Thanks you for sharing this piece of code. I had a question about the interpretation of these scores. For example, following is the output for one of the documents:

Code:

text = content
doc = nlp.make_doc(text)
(beams, somethingelse) = nlp.entity.beam_parse([doc], beam_width=16, beam_density=0.0001)
for score, ents in nlp.entity.moves.get_beam_parses(beams[0]):
    print (score, ents)
    entity_scores = defaultdict(float)
    for start, end, label in ents:
        # print ("here")
        entity_scores[(start, end, label)] += score
        print ('entity_scores', entity_scores)

for (start, end, label),value in entity_scores.items():
		if label == 'LOCATION':
			print (start, tokens[start], value)

Output:
[(902, 'HUMBLY', 0.16623281600085096), (999, 'Hinton', 0.16623281600085096), (1627, 'Horndean', 0.16623281600085096), (2067, 'Horndean', 0.16623281600085096), (2712, 'Set', 0.16623281600085096), (3548, 'Horndean', 0.16623281600085096)]

In one of the support board, you had mentioned that “The probability of some entity is then simply the sum of the scores of the parses containing it, normalised by the total score assigned to all parses in the beam.”
My question is why are the confidences scores of every label the same? Are they normalized based on the number of beam widths( 16 in this case)? Is there a way to rank the confidence for each LOCATION before the score is averaged out?
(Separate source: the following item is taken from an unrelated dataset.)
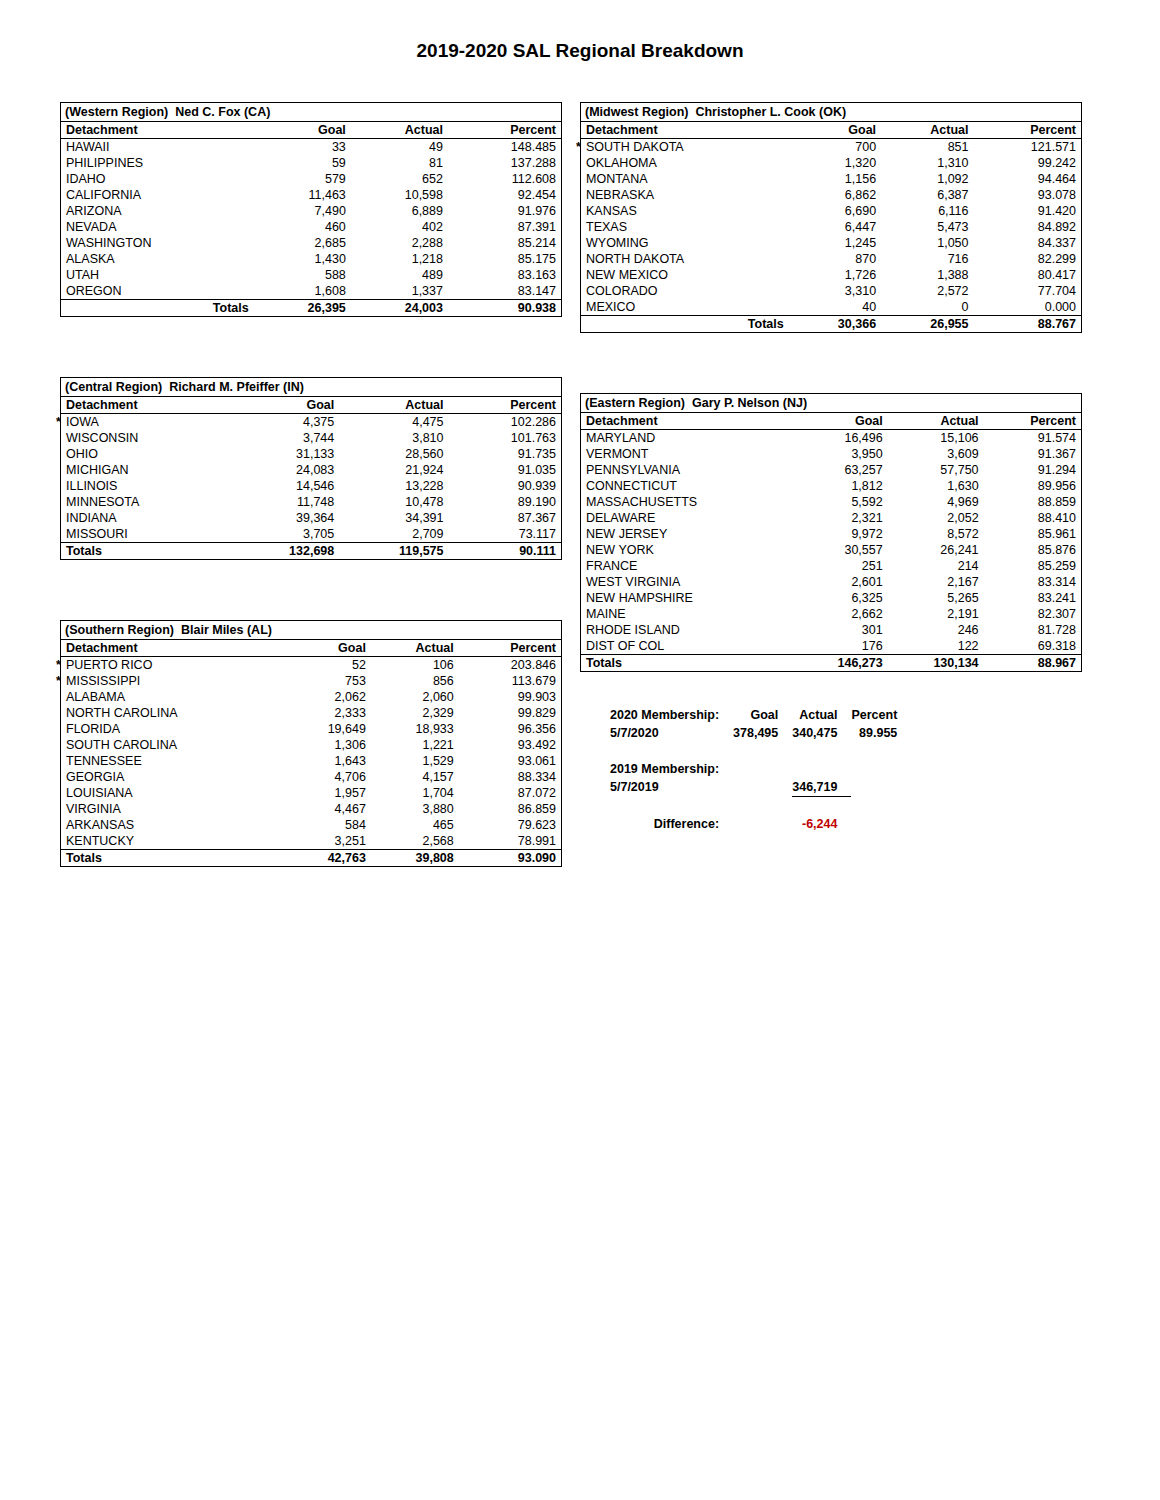2019-2020 SAL Regional Breakdown
| (Western Region) Ned C. Fox (CA) / Detachment / Goal / Actual / Percent / / --- / --- / --- / --- / / HAWAII / 33 / 49 / 148.485 / / PHILIPPINES / 59 / 81 / 137.288 / / IDAHO / 579 / 652 / 112.608 / / CALIFORNIA / 11,463 / 10,598 / 92.454 / / ARIZONA / 7,490 / 6,889 / 91.976 / / NEVADA / 460 / 402 / 87.391 / / WASHINGTON / 2,685 / 2,288 / 85.214 / / ALASKA / 1,430 / 1,218 / 85.175 / / UTAH / 588 / 489 / 83.163 / / OREGON / 1,608 / 1,337 / 83.147 / / Totals / 26,395 / 24,003 / 90.938 / (Central Region) Richard M. Pfeiffer (IN) / Detachment / Goal / Actual / Percent / / --- / --- / --- / --- / / IOWA / 4,375 / 4,475 / 102.286 / / WISCONSIN / 3,744 / 3,810 / 101.763 / / OHIO / 31,133 / 28,560 / 91.735 / / MICHIGAN / 24,083 / 21,924 / 91.035 / / ILLINOIS / 14,546 / 13,228 / 90.939 / / MINNESOTA / 11,748 / 10,478 / 89.190 / / INDIANA / 39,364 / 34,391 / 87.367 / / MISSOURI / 3,705 / 2,709 / 73.117 / / Totals / 132,698 / 119,575 / 90.111 / (Southern Region) Blair Miles (AL) / Detachment / Goal / Actual / Percent / / --- / --- / --- / --- / / PUERTO RICO / 52 / 106 / 203.846 / / MISSISSIPPI / 753 / 856 / 113.679 / / ALABAMA / 2,062 / 2,060 / 99.903 / / NORTH CAROLINA / 2,333 / 2,329 / 99.829 / / FLORIDA / 19,649 / 18,933 / 96.356 / / SOUTH CAROLINA / 1,306 / 1,221 / 93.492 / / TENNESSEE / 1,643 / 1,529 / 93.061 / / GEORGIA / 4,706 / 4,157 / 88.334 / / LOUISIANA / 1,957 / 1,704 / 87.072 / / VIRGINIA / 4,467 / 3,880 / 86.859 / / ARKANSAS / 584 / 465 / 79.623 / / KENTUCKY / 3,251 / 2,568 / 78.991 / / Totals / 42,763 / 39,808 / 93.090 / | (Midwest Region) Christopher L. Cook (OK) / Detachment / Goal / Actual / Percent / / --- / --- / --- / --- / / SOUTH DAKOTA / 700 / 851 / 121.571 / / OKLAHOMA / 1,320 / 1,310 / 99.242 / / MONTANA / 1,156 / 1,092 / 94.464 / / NEBRASKA / 6,862 / 6,387 / 93.078 / / KANSAS / 6,690 / 6,116 / 91.420 / / TEXAS / 6,447 / 5,473 / 84.892 / / WYOMING / 1,245 / 1,050 / 84.337 / / NORTH DAKOTA / 870 / 716 / 82.299 / / NEW MEXICO / 1,726 / 1,388 / 80.417 / / COLORADO / 3,310 / 2,572 / 77.704 / / MEXICO / 40 / 0 / 0.000 / / Totals / 30,366 / 26,955 / 88.767 / (Eastern Region) Gary P. Nelson (NJ) / Detachment / Goal / Actual / Percent / / --- / --- / --- / --- / / MARYLAND / 16,496 / 15,106 / 91.574 / / VERMONT / 3,950 / 3,609 / 91.367 / / PENNSYLVANIA / 63,257 / 57,750 / 91.294 / / CONNECTICUT / 1,812 / 1,630 / 89.956 / / MASSACHUSETTS / 5,592 / 4,969 / 88.859 / / DELAWARE / 2,321 / 2,052 / 88.410 / / NEW JERSEY / 9,972 / 8,572 / 85.961 / / NEW YORK / 30,557 / 26,241 / 85.876 / / FRANCE / 251 / 214 / 85.259 / / WEST VIRGINIA / 2,601 / 2,167 / 83.314 / / NEW HAMPSHIRE / 6,325 / 5,265 / 83.241 / / MAINE / 2,662 / 2,191 / 82.307 / / RHODE ISLAND / 301 / 246 / 81.728 / / DIST OF COL / 176 / 122 / 69.318 / / Totals / 146,273 / 130,134 / 88.967 / / 2020 Membership: / Goal / Actual / Percent / / --- / --- / --- / --- / / 5/7/2020 / 378,495 / 340,475 / 89.955 / / 2019 Membership: / / / / / 5/7/2019 / / 346,719 / / / Difference: / / -6,244 / / |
Thank you so much. I’ve been looking at the GitHub pages to understand the concepts in depth. Appreciate all the help!

Hi @Jashmi1,

Sorry I didn’t see this sooner. The reason you’ll see the same score coming up a lot is because there are only a few candidates in the beam. So if two entities occur in the same two parses of the beam, they’ll receive the same score. It’s far from a perfect way to estimate probabilities, but it’s the best solution we have in spaCy at the moment.